___ GIVEN DATA ___

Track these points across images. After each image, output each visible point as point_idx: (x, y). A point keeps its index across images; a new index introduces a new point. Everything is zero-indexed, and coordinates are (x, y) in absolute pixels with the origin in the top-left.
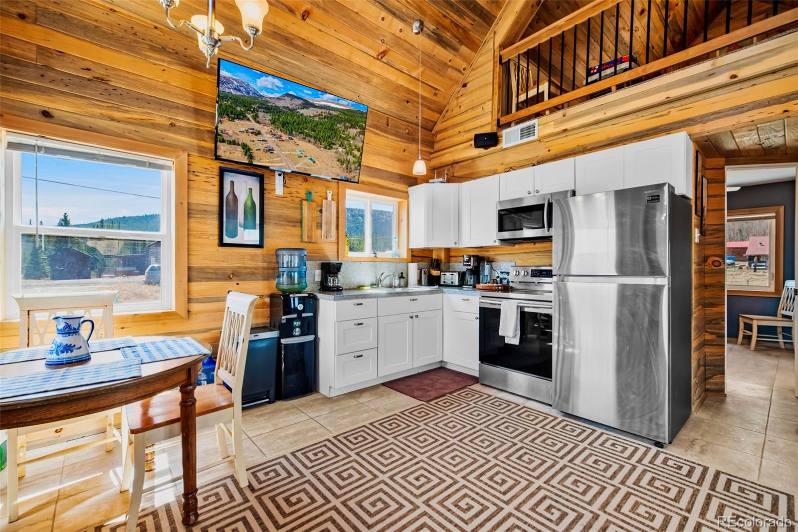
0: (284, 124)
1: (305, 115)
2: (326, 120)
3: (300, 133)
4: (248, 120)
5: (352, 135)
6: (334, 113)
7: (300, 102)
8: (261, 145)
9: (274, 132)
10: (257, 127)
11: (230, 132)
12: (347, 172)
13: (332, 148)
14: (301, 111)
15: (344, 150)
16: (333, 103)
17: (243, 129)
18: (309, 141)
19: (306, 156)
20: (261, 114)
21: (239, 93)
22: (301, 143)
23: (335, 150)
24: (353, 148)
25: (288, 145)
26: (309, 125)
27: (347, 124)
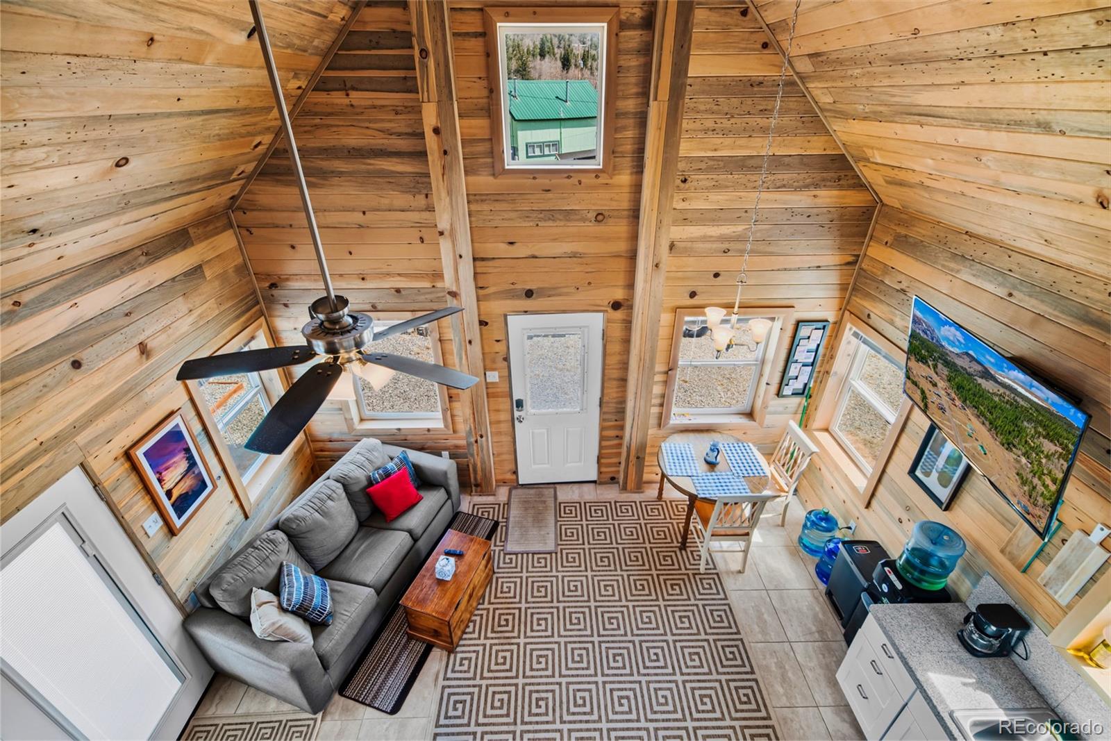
0: (959, 388)
1: (983, 387)
2: (1008, 406)
3: (974, 406)
4: (929, 366)
5: (1045, 449)
6: (1022, 403)
7: (980, 368)
8: (935, 398)
9: (949, 391)
10: (936, 378)
11: (915, 372)
12: (1029, 501)
13: (1011, 451)
14: (980, 381)
15: (1029, 466)
16: (1022, 387)
17: (924, 375)
18: (983, 424)
19: (977, 440)
20: (940, 366)
21: (925, 337)
22: (972, 418)
23: (1016, 457)
24: (1045, 472)
25: (959, 413)
26: (986, 402)
27: (1040, 429)
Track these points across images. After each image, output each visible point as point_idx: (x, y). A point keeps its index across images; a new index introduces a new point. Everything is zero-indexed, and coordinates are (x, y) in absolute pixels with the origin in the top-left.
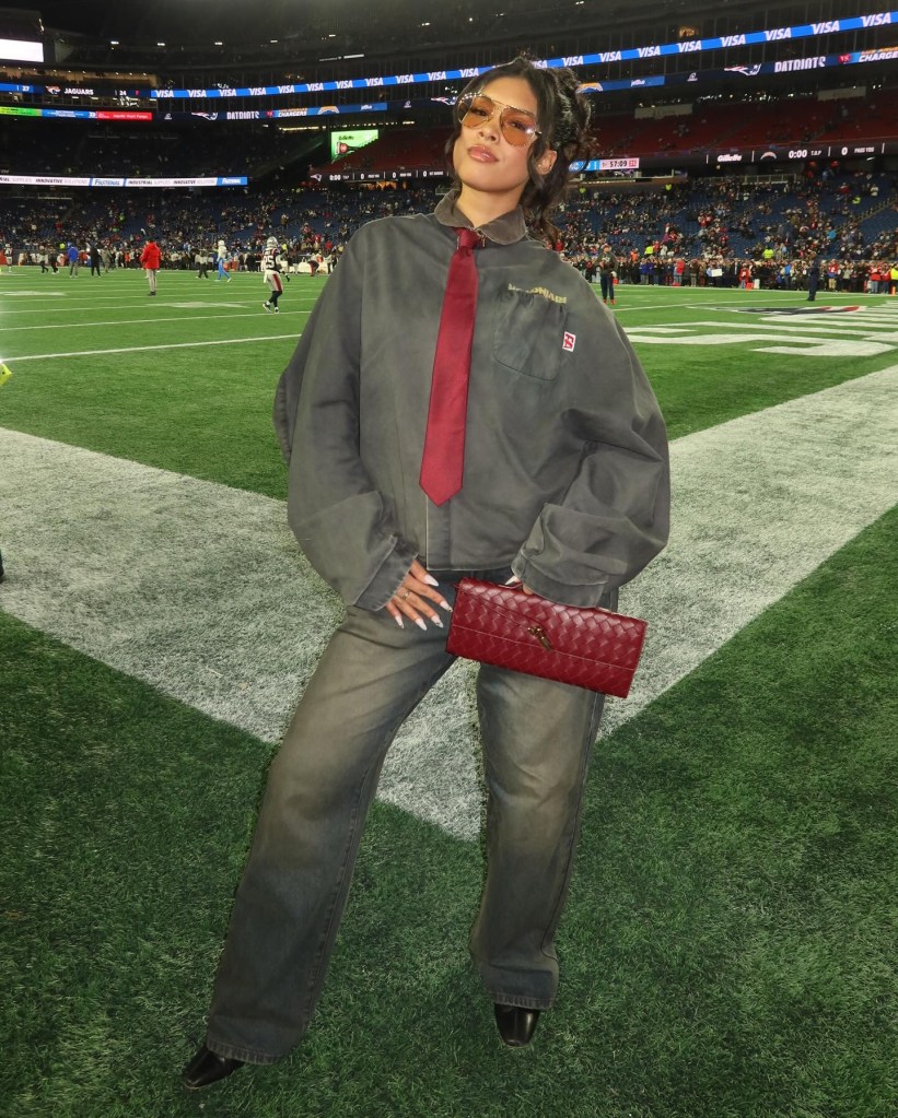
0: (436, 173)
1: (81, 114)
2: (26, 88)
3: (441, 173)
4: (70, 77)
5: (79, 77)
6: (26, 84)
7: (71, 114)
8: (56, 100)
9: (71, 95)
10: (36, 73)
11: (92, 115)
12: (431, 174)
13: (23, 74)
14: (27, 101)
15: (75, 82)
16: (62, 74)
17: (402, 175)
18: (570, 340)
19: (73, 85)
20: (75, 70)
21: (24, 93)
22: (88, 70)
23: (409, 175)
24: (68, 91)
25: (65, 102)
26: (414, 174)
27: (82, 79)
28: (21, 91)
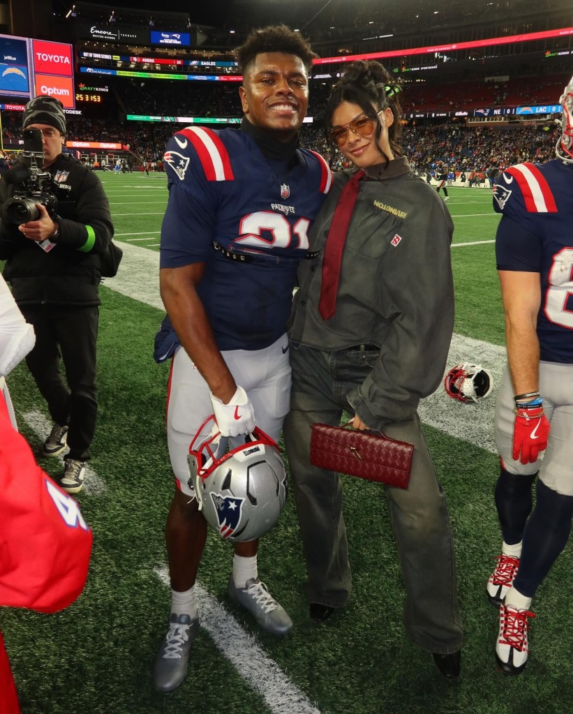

___

WHAT TO WORK ON -> Copy all of the data above word for word, omitting the pictures.

ANSWER SECTION ->
Track these points across images. After each image, output each visible point as point_idx: (x, y). A point keeps its index across images; a new index introduces a new point. Everything is zero-indexed, and coordinates are (x, y) in absolute pixels with the origin in the top-left.
0: (284, 124)
1: (305, 115)
2: (326, 120)
3: (300, 133)
4: (248, 120)
5: (352, 135)
6: (334, 113)
7: (300, 102)
8: (261, 145)
9: (274, 132)
10: (257, 127)
11: (230, 132)
12: (347, 172)
13: (332, 148)
14: (301, 111)
15: (344, 150)
16: (333, 103)
17: (243, 129)
18: (309, 141)
19: (306, 156)
20: (261, 114)
21: (239, 93)
22: (301, 143)
23: (335, 150)
24: (353, 148)
25: (288, 145)
26: (309, 125)
27: (347, 124)
0: (959, 388)
1: (983, 387)
2: (1008, 406)
3: (974, 406)
4: (929, 366)
5: (1045, 449)
6: (1022, 403)
7: (980, 368)
8: (935, 398)
9: (949, 391)
10: (936, 378)
11: (915, 372)
12: (1029, 501)
13: (1011, 451)
14: (980, 381)
15: (1029, 466)
16: (1022, 387)
17: (924, 375)
18: (983, 424)
19: (977, 440)
20: (940, 366)
21: (925, 337)
22: (972, 418)
23: (1016, 457)
24: (1045, 472)
25: (959, 413)
26: (986, 402)
27: (1040, 429)
Track these points across images. After each image, output each visible point as point_idx: (x, y). A point keeps its index across images; a new index introduces a new point. Everything is zero-indexed, and coordinates are (x, y) in absolute pixels with the origin in the top-left.
0: (436, 173)
1: (81, 114)
2: (26, 88)
3: (441, 173)
4: (70, 77)
5: (79, 77)
6: (26, 84)
7: (71, 114)
8: (56, 100)
9: (71, 95)
10: (36, 73)
11: (92, 115)
12: (431, 174)
13: (23, 74)
14: (27, 101)
15: (75, 82)
16: (62, 74)
17: (402, 175)
18: (570, 340)
19: (73, 85)
20: (75, 70)
21: (24, 93)
22: (88, 70)
23: (409, 175)
24: (68, 91)
25: (65, 102)
26: (414, 174)
27: (82, 79)
28: (21, 91)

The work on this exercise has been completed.